Alice Winocour: I thought the figure of the astronaut separating from the Earth could resonate with the idea of a mother separating from her daughter. The script reflects the different stages of separation that a rocket goes through as it journeys beyond the atmosphere. It's not only my imagination, because the actual protocol of the Russian space agency calls it “umbilical separation”. There is also that expression calling our planet Mother Earth, so it's a metaphor for this attachment.
Why did you want to humanise the experience of astronauts?
Because, interestingly, films usually present astronauts as super-human, whereas being an astronaut is an experience of fragility, which comes from being in space. We are physically conditioned to living on Earth. In space, humans lose their sense of balance, the body grows three or four inches, and our cells grow older. It's tough to be in space, and the training is arduous. The film shows the mutation that astronauts go through to become this space person.
Because while space is looming in the background, the film is concerned with life on Earth…
It's a movie about how difficult it is to leave the Earth. What we don't often see in space flicks is how hard it is to leave the Earth because our bodies are made to live on this planet. We miss the smell of trees and being in nature.
Was it essential for you to put female characters front and centre in this, and your previous films?

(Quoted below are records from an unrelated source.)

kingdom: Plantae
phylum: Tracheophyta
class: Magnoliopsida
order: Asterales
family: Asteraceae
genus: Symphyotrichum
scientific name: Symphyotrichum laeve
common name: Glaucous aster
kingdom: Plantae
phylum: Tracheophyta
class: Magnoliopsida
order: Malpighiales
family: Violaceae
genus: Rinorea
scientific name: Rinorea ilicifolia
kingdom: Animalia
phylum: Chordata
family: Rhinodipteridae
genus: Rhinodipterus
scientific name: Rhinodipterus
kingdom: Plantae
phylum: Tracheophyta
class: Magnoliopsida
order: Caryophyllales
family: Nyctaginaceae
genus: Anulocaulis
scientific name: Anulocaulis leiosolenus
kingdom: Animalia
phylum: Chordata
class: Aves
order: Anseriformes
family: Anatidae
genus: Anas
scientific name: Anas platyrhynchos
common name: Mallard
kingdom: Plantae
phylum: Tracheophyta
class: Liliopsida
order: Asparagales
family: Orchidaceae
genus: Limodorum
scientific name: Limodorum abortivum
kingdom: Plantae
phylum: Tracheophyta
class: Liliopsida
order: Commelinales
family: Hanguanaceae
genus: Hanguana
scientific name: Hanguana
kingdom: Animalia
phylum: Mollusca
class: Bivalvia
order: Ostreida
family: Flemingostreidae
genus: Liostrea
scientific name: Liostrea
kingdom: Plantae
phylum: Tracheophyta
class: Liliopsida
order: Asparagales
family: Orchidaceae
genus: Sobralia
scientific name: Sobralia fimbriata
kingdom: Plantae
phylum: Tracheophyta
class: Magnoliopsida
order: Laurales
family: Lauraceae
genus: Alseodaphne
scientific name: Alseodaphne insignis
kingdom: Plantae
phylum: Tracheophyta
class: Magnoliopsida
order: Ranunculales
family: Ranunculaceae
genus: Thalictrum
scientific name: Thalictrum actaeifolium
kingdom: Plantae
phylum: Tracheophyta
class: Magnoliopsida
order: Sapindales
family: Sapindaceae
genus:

You could say that it was the most important thing for me. My first idea was to make a film about a superheroine who is also a mother. They are two things that are not often represented in cinema together, as if they are incompatible. In real life, astronauts often have children, but we don't know this, because it's not talked about much. I think women don't talk about it, because they are made to feel ashamed. In this society, having children is considered a weakness, as it means that you can't be competitive. But it is a construction of society that you have to choose between your career and your kids. I think what the film says is that you can be a good mother and a good astronaut.
What made you think of casting Eva Green in the lead role? It's such a different part to how we perceive her.
I wanted a mother who would not look like a normal mother. That's what I liked about Eva: she is a kind of warrior. She has this kind of strangeness and also this grace, and I don't think it's a coincidence that she has been in so many Tim Burton movies. She is already a space person, in a way. She really dedicated herself to the film and trained very hard.